ACOG gave me a wishy-washy answer, saying they don’t “have one take on what’s best,” and suggested that it’s a decision a woman make with her doctor. But even so, their response implies that this is a serious medical issue that should be discussed with a professional—as if there might be some unforeseen danger to it.
So I decided to ask some OBGYNs, and guess what? Every single one I spoke to said there’s no medically necessary reason to have a period if a woman is on hormonal birth control—but that many women simply don’t know that.
“We get this question a lot,” says Diane Horvath-Cosper, an OBGYN (who Fusion profiled) and fellow at Physicians for Reproductive Health, a national organization seeking to improve access to comprehensive reproductive health care. “Periods are not fun. People come in and they’re like, ‘Do I really need a period?’” The answer, she says, is no.

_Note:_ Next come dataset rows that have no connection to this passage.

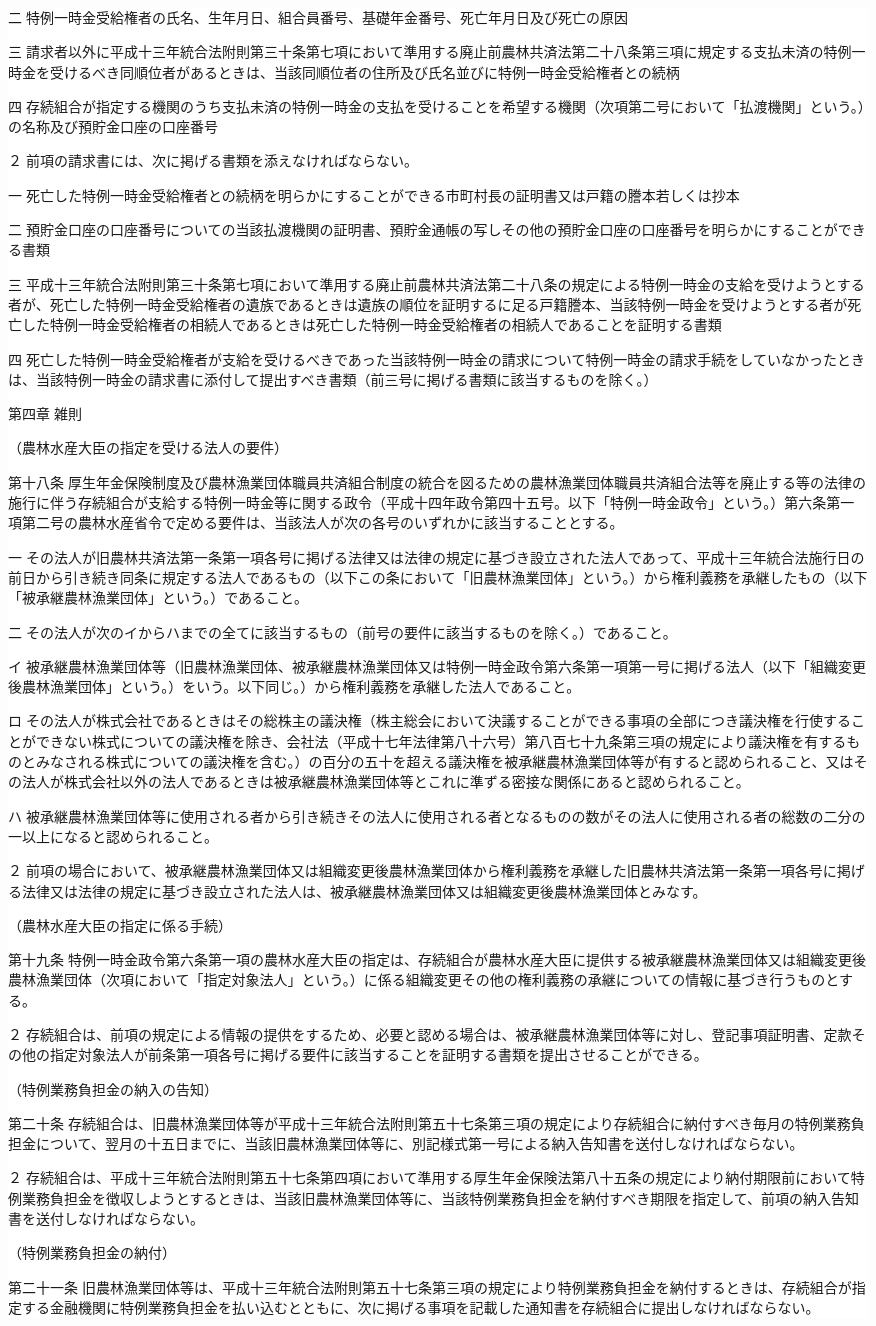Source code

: 二 特例一時金受給権者の氏名、生年月日、組合員番号、基礎年金番号、死亡年月日及び死亡の原因

三 請求者以外に平成十三年統合法附則第三十条第七項において準用する廃止前農林共済法第二十八条第三項に規定する支払未済の特例一時金を受けるべき同順位者があるときは、当該同順位者の住所及び氏名並びに特例一時金受給権者との続柄

四 存続組合が指定する機関のうち支払未済の特例一時金の支払を受けることを希望する機関（次項第二号において「払渡機関」という。）の名称及び預貯金口座の口座番号

２ 前項の請求書には、次に掲げる書類を添えなければならない。

一 死亡した特例一時金受給権者との続柄を明らかにすることができる市町村長の証明書又は戸籍の謄本若しくは抄本

二 預貯金口座の口座番号についての当該払渡機関の証明書、預貯金通帳の写しその他の預貯金口座の口座番号を明らかにすることができる書類

三 平成十三年統合法附則第三十条第七項において準用する廃止前農林共済法第二十八条の規定による特例一時金の支給を受けようとする者が、死亡した特例一時金受給権者の遺族であるときは遺族の順位を証明するに足る戸籍謄本、当該特例一時金を受けようとする者が死亡した特例一時金受給権者の相続人であるときは死亡した特例一時金受給権者の相続人であることを証明する書類

四 死亡した特例一時金受給権者が支給を受けるべきであった当該特例一時金の請求について特例一時金の請求手続をしていなかったときは、当該特例一時金の請求書に添付して提出すべき書類（前三号に掲げる書類に該当するものを除く。）

第四章 雑則

（農林水産大臣の指定を受ける法人の要件）

第十八条 厚生年金保険制度及び農林漁業団体職員共済組合制度の統合を図るための農林漁業団体職員共済組合法等を廃止する等の法律の施行に伴う存続組合が支給する特例一時金等に関する政令（平成十四年政令第四十五号。以下「特例一時金政令」という。）第六条第一項第二号の農林水産省令で定める要件は、当該法人が次の各号のいずれかに該当することとする。

一 その法人が旧農林共済法第一条第一項各号に掲げる法律又は法律の規定に基づき設立された法人であって、平成十三年統合法施行日の前日から引き続き同条に規定する法人であるもの（以下この条において「旧農林漁業団体」という。）から権利義務を承継したもの（以下「被承継農林漁業団体」という。）であること。

二 その法人が次のイからハまでの全てに該当するもの（前号の要件に該当するものを除く。）であること。

イ 被承継農林漁業団体等（旧農林漁業団体、被承継農林漁業団体又は特例一時金政令第六条第一項第一号に掲げる法人（以下「組織変更後農林漁業団体」という。）をいう。以下同じ。）から権利義務を承継した法人であること。

ロ その法人が株式会社であるときはその総株主の議決権（株主総会において決議することができる事項の全部につき議決権を行使することができない株式についての議決権を除き、会社法（平成十七年法律第八十六号）第八百七十九条第三項の規定により議決権を有するものとみなされる株式についての議決権を含む。）の百分の五十を超える議決権を被承継農林漁業団体等が有すると認められること、又はその法人が株式会社以外の法人であるときは被承継農林漁業団体等とこれに準ずる密接な関係にあると認められること。

ハ 被承継農林漁業団体等に使用される者から引き続きその法人に使用される者となるものの数がその法人に使用される者の総数の二分の一以上になると認められること。

２ 前項の場合において、被承継農林漁業団体又は組織変更後農林漁業団体から権利義務を承継した旧農林共済法第一条第一項各号に掲げる法律又は法律の規定に基づき設立された法人は、被承継農林漁業団体又は組織変更後農林漁業団体とみなす。

（農林水産大臣の指定に係る手続）

第十九条 特例一時金政令第六条第一項の農林水産大臣の指定は、存続組合が農林水産大臣に提供する被承継農林漁業団体又は組織変更後農林漁業団体（次項において「指定対象法人」という。）に係る組織変更その他の権利義務の承継についての情報に基づき行うものとする。

２ 存続組合は、前項の規定による情報の提供をするため、必要と認める場合は、被承継農林漁業団体等に対し、登記事項証明書、定款その他の指定対象法人が前条第一項各号に掲げる要件に該当することを証明する書類を提出させることができる。

（特例業務負担金の納入の告知）

第二十条 存続組合は、旧農林漁業団体等が平成十三年統合法附則第五十七条第三項の規定により存続組合に納付すべき毎月の特例業務負担金について、翌月の十五日までに、当該旧農林漁業団体等に、別記様式第一号による納入告知書を送付しなければならない。

２ 存続組合は、平成十三年統合法附則第五十七条第四項において準用する厚生年金保険法第八十五条の規定により納付期限前において特例業務負担金を徴収しようとするときは、当該旧農林漁業団体等に、当該特例業務負担金を納付すべき期限を指定して、前項の納入告知書を送付しなければならない。

（特例業務負担金の納付）

第二十一条 旧農林漁業団体等は、平成十三年統合法附則第五十七条第三項の規定により特例業務負担金を納付するときは、存続組合が指定する金融機関に特例業務負担金を払い込むとともに、次に掲げる事項を記載した通知書を存続組合に提出しなければならない。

“Women have periods because the body is preparing for a possible pregnancy. If you’re on a contraception, you don’t build that uterine lining up,” she says. “There’s no need to bleed.”
So let’s unpack that, shall we? Every month a woman goes through a menstrual cycle (duh). Part of that cycle, which lasts on average 28 days, is the buildup of the uterine lining, which aids in pregnancy—essentially, the body’s welcome mat for the baby. If no baby arrives and a woman isn’t on hormonal birth control, her body will shed that bloody uterine lining (don’t need this anymore!). And that, folks, is a period.
A woman on hormonal birth control doesn’t actually build up a uterine lining. The pill controls the flow of progesterone and estrogen, and “overrides what your body would normally do,” says Michelle Berlin, an OBGYN and co-director of the Center for Women’s Health at Oregon Health & Science University. The “period” you get while on the pill is simply due to a change in level of or lack of hormones during the control week; it’s not a true period.